[Transcribed page contents]
══════

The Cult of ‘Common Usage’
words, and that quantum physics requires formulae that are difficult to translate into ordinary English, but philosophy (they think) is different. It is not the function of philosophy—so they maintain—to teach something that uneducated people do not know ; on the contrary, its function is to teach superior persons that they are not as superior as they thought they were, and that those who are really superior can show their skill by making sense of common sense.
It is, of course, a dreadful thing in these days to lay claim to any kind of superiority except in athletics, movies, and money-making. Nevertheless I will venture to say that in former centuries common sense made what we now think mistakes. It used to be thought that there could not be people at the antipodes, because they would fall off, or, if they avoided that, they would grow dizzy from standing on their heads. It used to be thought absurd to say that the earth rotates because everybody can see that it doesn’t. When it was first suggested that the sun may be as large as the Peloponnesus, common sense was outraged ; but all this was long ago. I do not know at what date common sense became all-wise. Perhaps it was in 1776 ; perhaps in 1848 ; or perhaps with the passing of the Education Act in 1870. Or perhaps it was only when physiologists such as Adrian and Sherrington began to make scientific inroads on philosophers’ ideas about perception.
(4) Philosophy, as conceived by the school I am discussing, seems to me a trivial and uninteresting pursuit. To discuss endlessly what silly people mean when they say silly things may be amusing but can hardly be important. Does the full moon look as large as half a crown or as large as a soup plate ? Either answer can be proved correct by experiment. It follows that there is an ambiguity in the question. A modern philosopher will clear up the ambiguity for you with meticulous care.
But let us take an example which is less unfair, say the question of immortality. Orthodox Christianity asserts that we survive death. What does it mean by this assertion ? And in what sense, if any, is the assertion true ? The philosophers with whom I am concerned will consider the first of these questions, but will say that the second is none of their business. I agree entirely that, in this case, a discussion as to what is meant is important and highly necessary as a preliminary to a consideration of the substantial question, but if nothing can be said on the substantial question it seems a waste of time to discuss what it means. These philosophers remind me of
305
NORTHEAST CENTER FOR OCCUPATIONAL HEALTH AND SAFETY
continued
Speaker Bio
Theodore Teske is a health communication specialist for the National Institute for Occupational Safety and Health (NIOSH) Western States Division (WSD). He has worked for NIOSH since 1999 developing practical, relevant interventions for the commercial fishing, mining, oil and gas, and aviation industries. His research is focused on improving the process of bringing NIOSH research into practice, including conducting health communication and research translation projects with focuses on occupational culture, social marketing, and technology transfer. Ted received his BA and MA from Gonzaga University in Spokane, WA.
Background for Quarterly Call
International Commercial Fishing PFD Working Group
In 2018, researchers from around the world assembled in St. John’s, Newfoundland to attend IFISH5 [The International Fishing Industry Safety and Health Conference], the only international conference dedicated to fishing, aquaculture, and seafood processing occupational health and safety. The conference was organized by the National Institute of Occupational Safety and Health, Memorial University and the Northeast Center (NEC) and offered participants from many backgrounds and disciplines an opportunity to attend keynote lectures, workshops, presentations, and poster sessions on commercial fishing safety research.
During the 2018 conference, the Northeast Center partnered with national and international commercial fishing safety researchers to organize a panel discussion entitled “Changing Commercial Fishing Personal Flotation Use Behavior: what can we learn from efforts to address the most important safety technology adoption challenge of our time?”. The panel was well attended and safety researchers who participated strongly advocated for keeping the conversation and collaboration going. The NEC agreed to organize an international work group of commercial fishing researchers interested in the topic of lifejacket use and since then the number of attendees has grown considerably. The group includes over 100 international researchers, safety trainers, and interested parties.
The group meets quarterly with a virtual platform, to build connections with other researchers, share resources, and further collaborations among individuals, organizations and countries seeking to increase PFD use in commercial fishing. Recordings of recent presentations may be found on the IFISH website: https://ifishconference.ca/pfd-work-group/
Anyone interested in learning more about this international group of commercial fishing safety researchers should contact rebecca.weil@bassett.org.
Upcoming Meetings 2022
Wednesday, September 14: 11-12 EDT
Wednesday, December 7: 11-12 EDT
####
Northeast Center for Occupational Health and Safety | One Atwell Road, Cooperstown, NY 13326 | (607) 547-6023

══════

What belongs in the answer is each line of the data that has the word "know".

## Answer for the task
words, and that quantum physics requires formulae that are difficult to translate into ordinary English, but philosophy (they think) is different. It is not the function of philosophy—so they maintain—to teach something that uneducated people do not know ; on the contrary, its function is to teach superior persons that they are not as superior as they thought they were, and that those who are really superior can show their skill by making sense of common sense.
It is, of course, a dreadful thing in these days to lay claim to any kind of superiority except in athletics, movies, and money-making. Nevertheless I will venture to say that in former centuries common sense made what we now think mistakes. It used to be thought that there could not be people at the antipodes, because they would fall off, or, if they avoided that, they would grow dizzy from standing on their heads. It used to be thought absurd to say that the earth rotates because everybody can see that it doesn’t. When it was first suggested that the sun may be as large as the Peloponnesus, common sense was outraged ; but all this was long ago. I do not know at what date common sense became all-wise. Perhaps it was in 1776 ; perhaps in 1848 ; or perhaps with the passing of the Education Act in 1870. Or perhaps it was only when physiologists such as Adrian and Sherrington began to make scientific inroads on philosophers’ ideas about perception.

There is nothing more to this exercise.